不知不覺,又是三年光景。這三年來,沉魚病情每況愈下,同他醫病的相公輾轉換了近百人。他亦定期請真的郎中來,檢查有否暗病,如此小心翼翼,用心良苦,只為有一日,可以與落雁共赴巫山,以後便只守着他一人,再不碰旁人絲毫。而另一邊廂,落雁已是二八年華,生的柳眉杏目,粉面朱唇,十足個豆蔻少女。雖然貌相陰柔,內裏好歹是個血氣方剛的少年人,每日同沉魚朝夕相對,想入非非亦是常情。

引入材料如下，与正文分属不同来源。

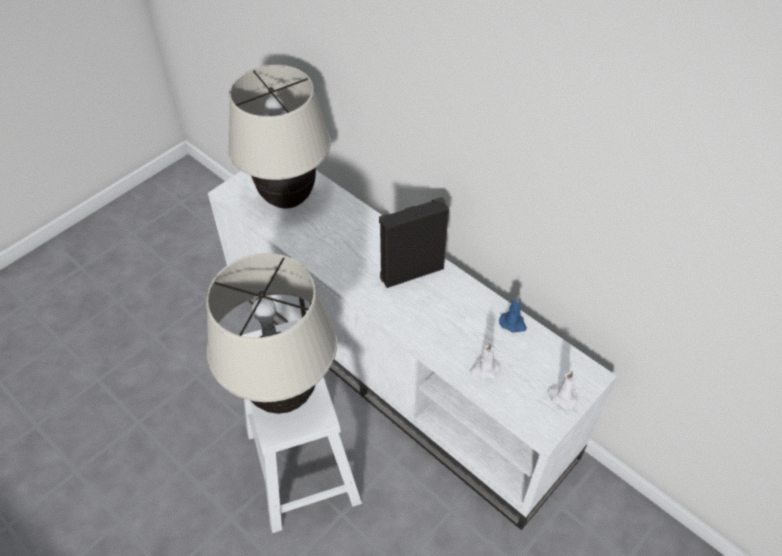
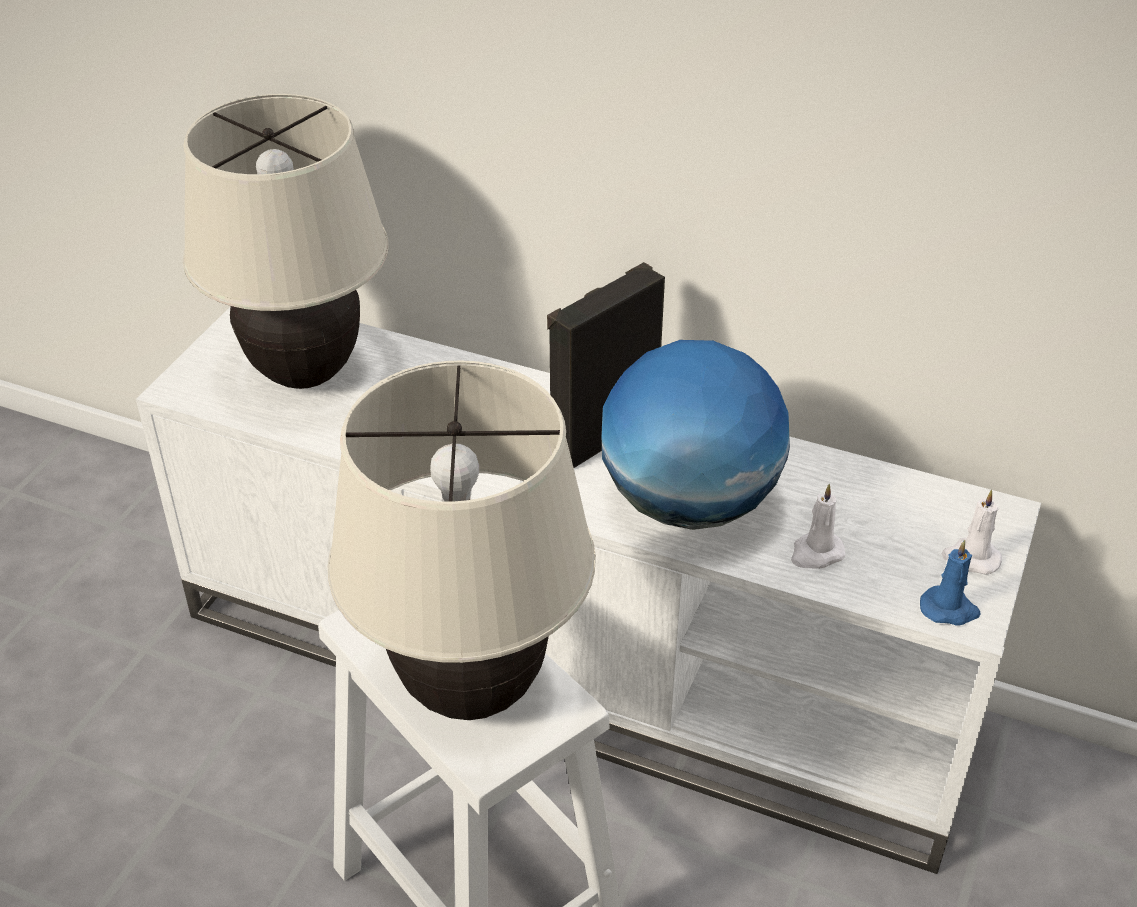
camera: 20 degrees left, 10 degrees down
(435, 323) = (688, 503): none -> globe
(513, 323) = (825, 469): blue candle -> blue candle (949, 609)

一日夜晚,沉魚等落雁洗浴,便收拾屋子去,不覺碰跌了案頭本書,裏頭夾着一疊紙,盡數散落地上。沉魚拾起一看,竟全是春畫,數來竟有十一二張,只見畫中兩個漢子,衣衫不整,相依亭臺樓閣,或站或坐,肆意歡娛,好不陶醉。

沉魚翻罷春畫,正覺得出奇,落雁是從那裏得來?莫非是他自個畫的?正狐疑間,瞥見畫中一角,居然還有落款,果然是落雁手筆,難怪他素來貪玩,這段日子居然轉了性子,日日伏案,大門不出,原來在炮制這玩意兒。話也說來,這落雁別的學不好,他爹作畫的本事,倒學了六七成。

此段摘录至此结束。